Ma do tego narzędzie, które odchodząca ekipa Zjednoczonej Prawicy zostawiła w postaci „ustawy kompetencyjnej”. Wynika z niej, że rządowe nominacje na wiele stanowisk mających charakter reprezentowania interesów Polski na arenie międzynarodowej musi przejść przez biurko pana Prezydenta. W miniony czwartek Wojciech Kolarski, minister w Kancelarii Prezydenta w rozmowie z Polsatem News podkreślił, że w celu rozwiania wszelkich wątpliwości, szefowa kancelarii prezydenta Małgorzata Paprocka skierowała pismo do szefa kancelarii premiera, informując, że procedura rekomendowania kandydata na komisarza UE jest jednoznaczna. „Nie chodzi o zwykłe poinformowanie, lecz o konkretny dokument. Potrzebny jest dokument, który zgodnie z zapisami ustawy przedstawia kandydaturę prezydentowi, wraz z portfolio i informacją o kandydacie, podobnie jak w przypadku nominacji sędziowskich czy profesorskich” – wyjaśnił minister Kolarski.
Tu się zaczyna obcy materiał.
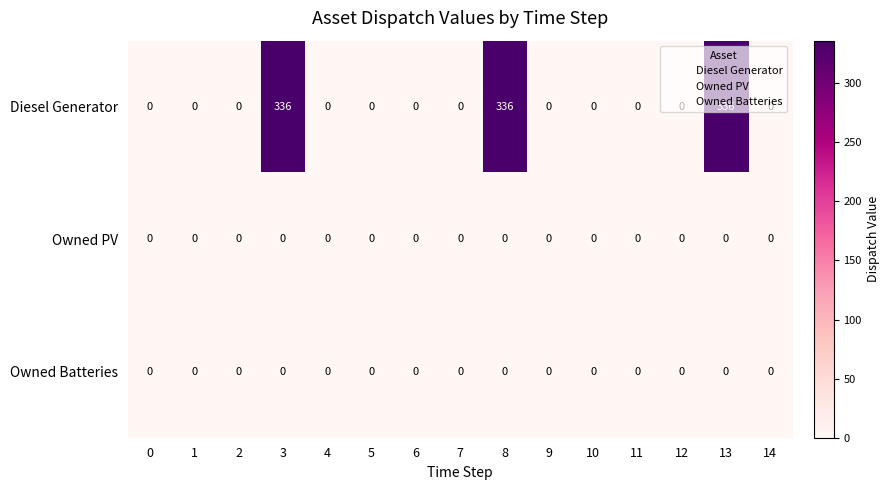

What is the maximum value shown in the chart?

336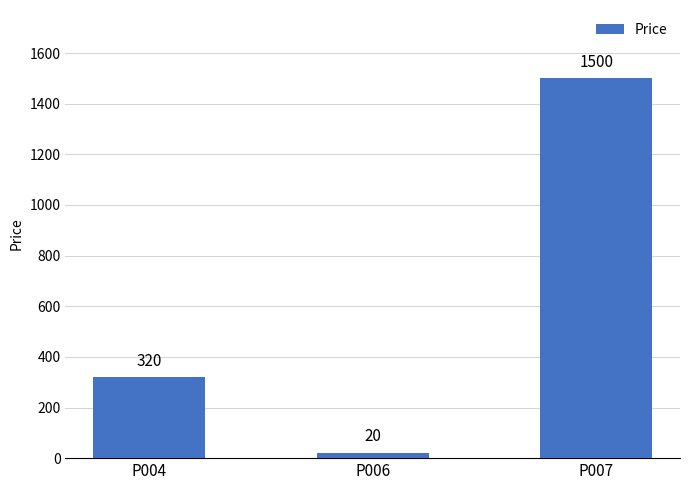

Is it true that the value at P004 is 320?

True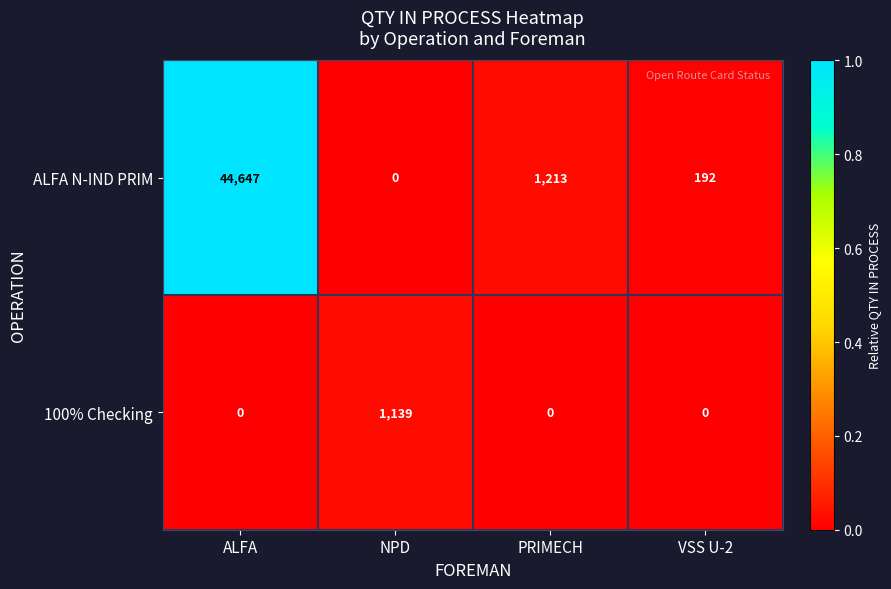

Reading left to right, extract all data points from this chart.

ALFA N-IND PRIM: 44647	0	1213	192
100% Checking: 0	1139	0	0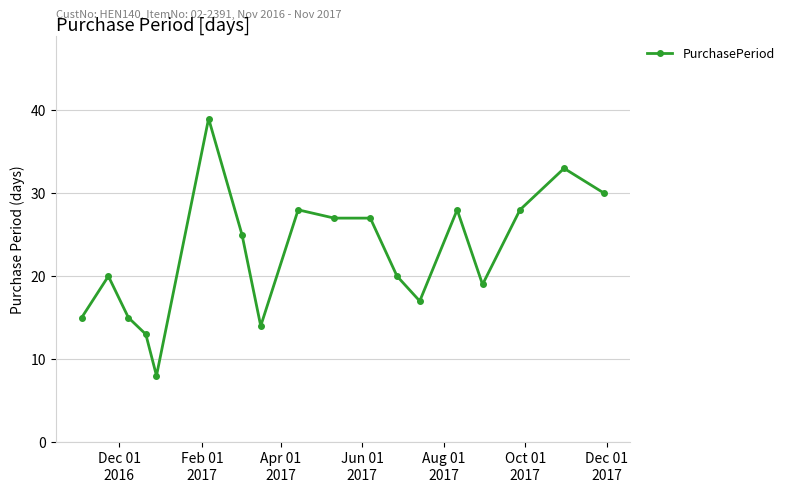

What is the value of the 11th point from the left?

27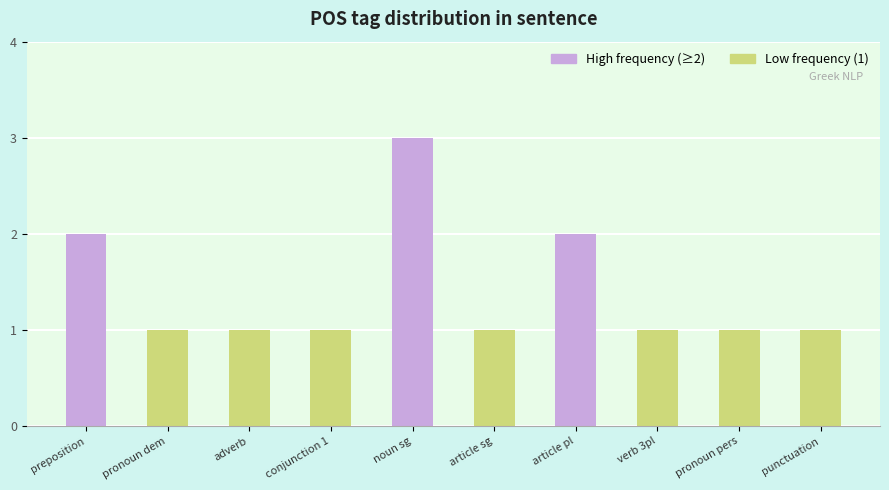

The value at preposition is 2. True or false?

True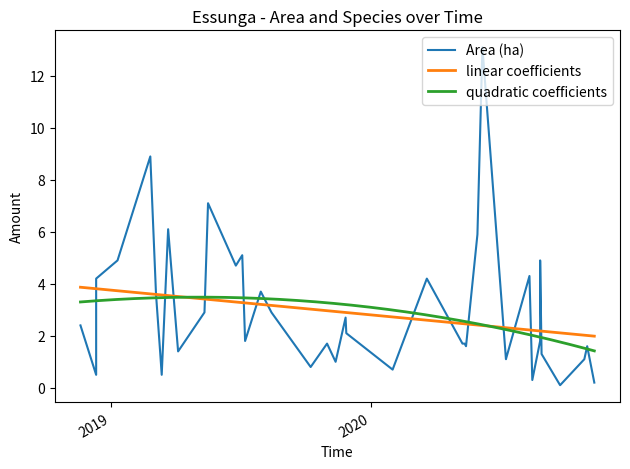

Does the chart display data point markers on the line(s)?

No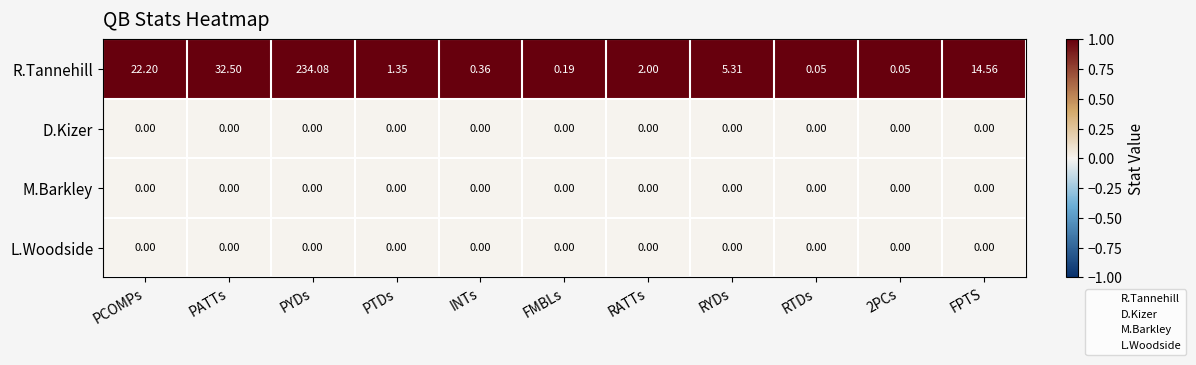

Which series has the largest total across all categories?

R.Tannehill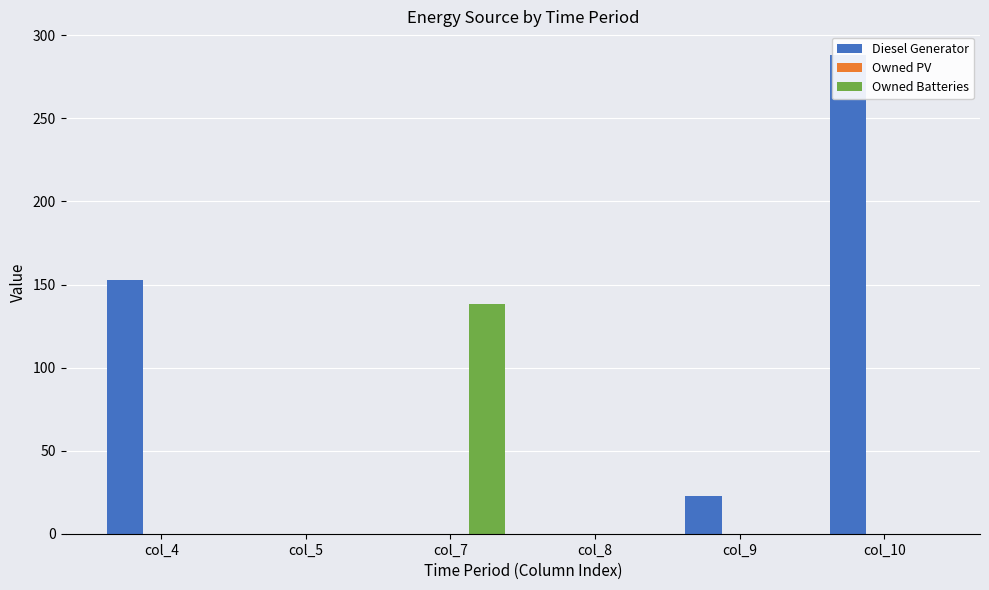

List the labels in order of Owned Batteries value, largest first.

col_7, col_4, col_5, col_8, col_9, col_10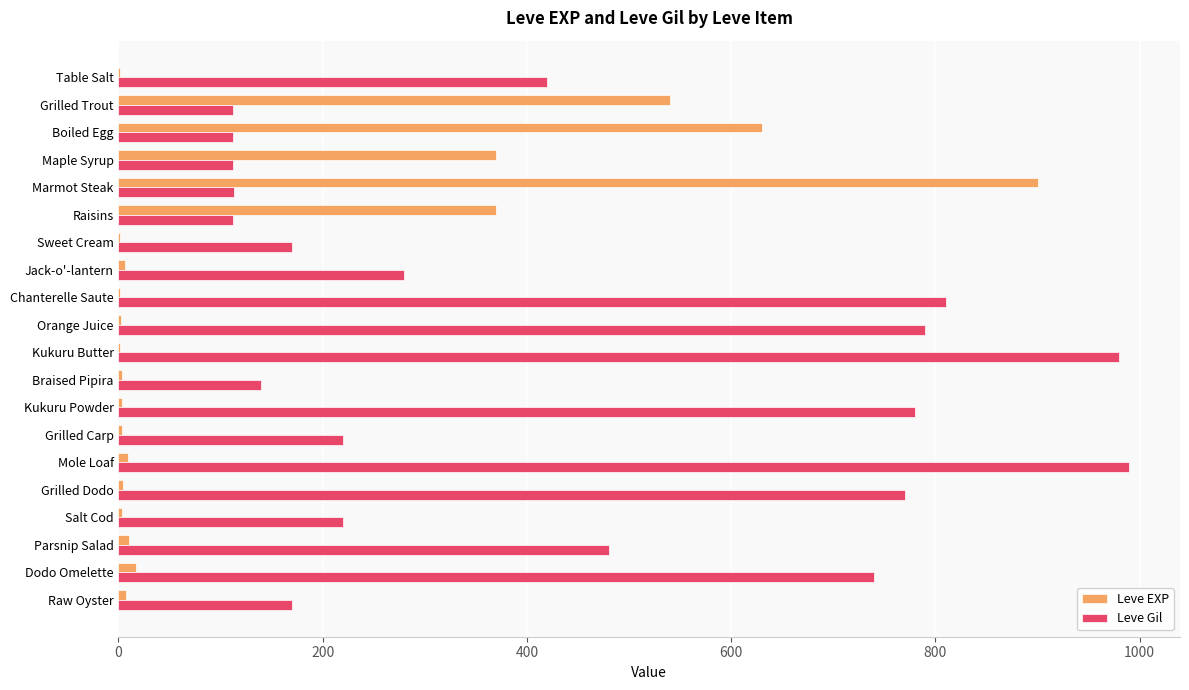

Which series has the largest total across all categories?

Leve Gil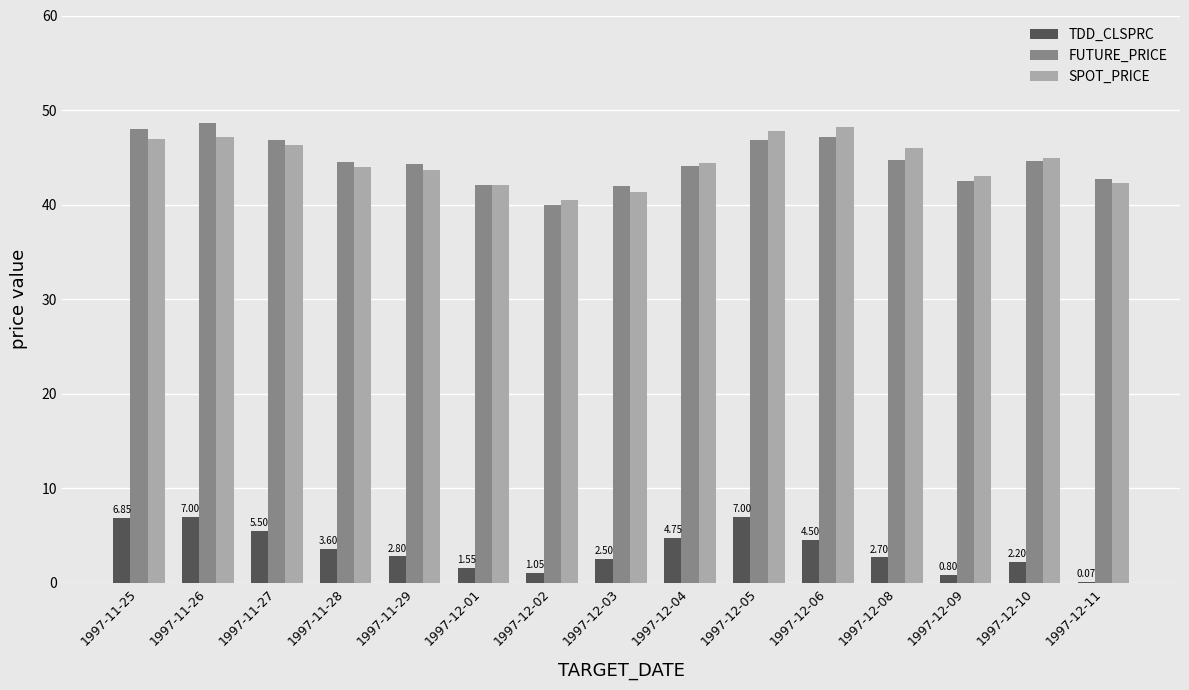

Between 1997-11-26 and 1997-12-08, which series saw the biggest shift?

TDD_CLSPRC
W piątek dowiedzieliśmy się, że pan Prezydent zgodę na Piotra Serafina wyraził.
Co dalej?
To portfolio czyli inaczej teka została przez rząd wskazana – budżet UE. Czy tak ostatecznie będzie, to do końca nie wiadomo, bo każdy rząd zgłaszając kandydata do Komisji wskazuje na obszar, nad którym chciałby mieć pieczę. Każdy też chce otrzymać coś ważnego. Budżet jest na czele listy „ważnych” tek, bo jak wiadomo pieniądze decydują niemal o wszystkim. Dlatego jak już wszystkie kandydatury będą znane (czas zgłaszania do końca sierpnia) Ursula von der Leyen (VDL) spotka się z każdym kandydatem czy kandydatką, będzie sondować, negocjować, aż w końcu stworzy kolegium komisarzy. Wszyscy będą musieli otrzymać akceptację członków odpowiednich komisji Parlamentu Europejskiego i z pewnością niektórzy tego testu nie zaliczą. Mogą zostać odrzuceni i wtedy rząd wystawia kolejną osobę, mogą też na wniosek posłów otrzymać inną tekę za zgodą VDL. Gdy pełny skład będzie miał rekomendację PE, odbędzie się głosowanie nad całym kolegium komisarzy i dopiero wtedy zakończy się proces tworzenia unijnej egzekutywy.
Przypomnienie kariery Piotra Serafina wydaje się ważne, bo wyraźnie widać, że nie jest to mierny, ale wierny działacz partyjny, który miałby objąć ważne stanowisko „za zasługi”. To państwowiec, który pracował dla Polski z wieloma obozami politycznymi. Ze znakomitymi kompetencjami, znajomością unijnych struktur i całej biurokracji, mówiący biegle nie tylko po angielsku. Akceptacja tej kandydatury przez Parlament Europejski będzie formalnością: znakomita część posłów z komisji budżetowej dobrze go zna i wie co potrafi. Symboliczne: wśród przesłuchujących będzie też… Janusz Lewandowski, kiedyś komisarz ds. budżetu, którego Piotr Serafin był prawą ręką.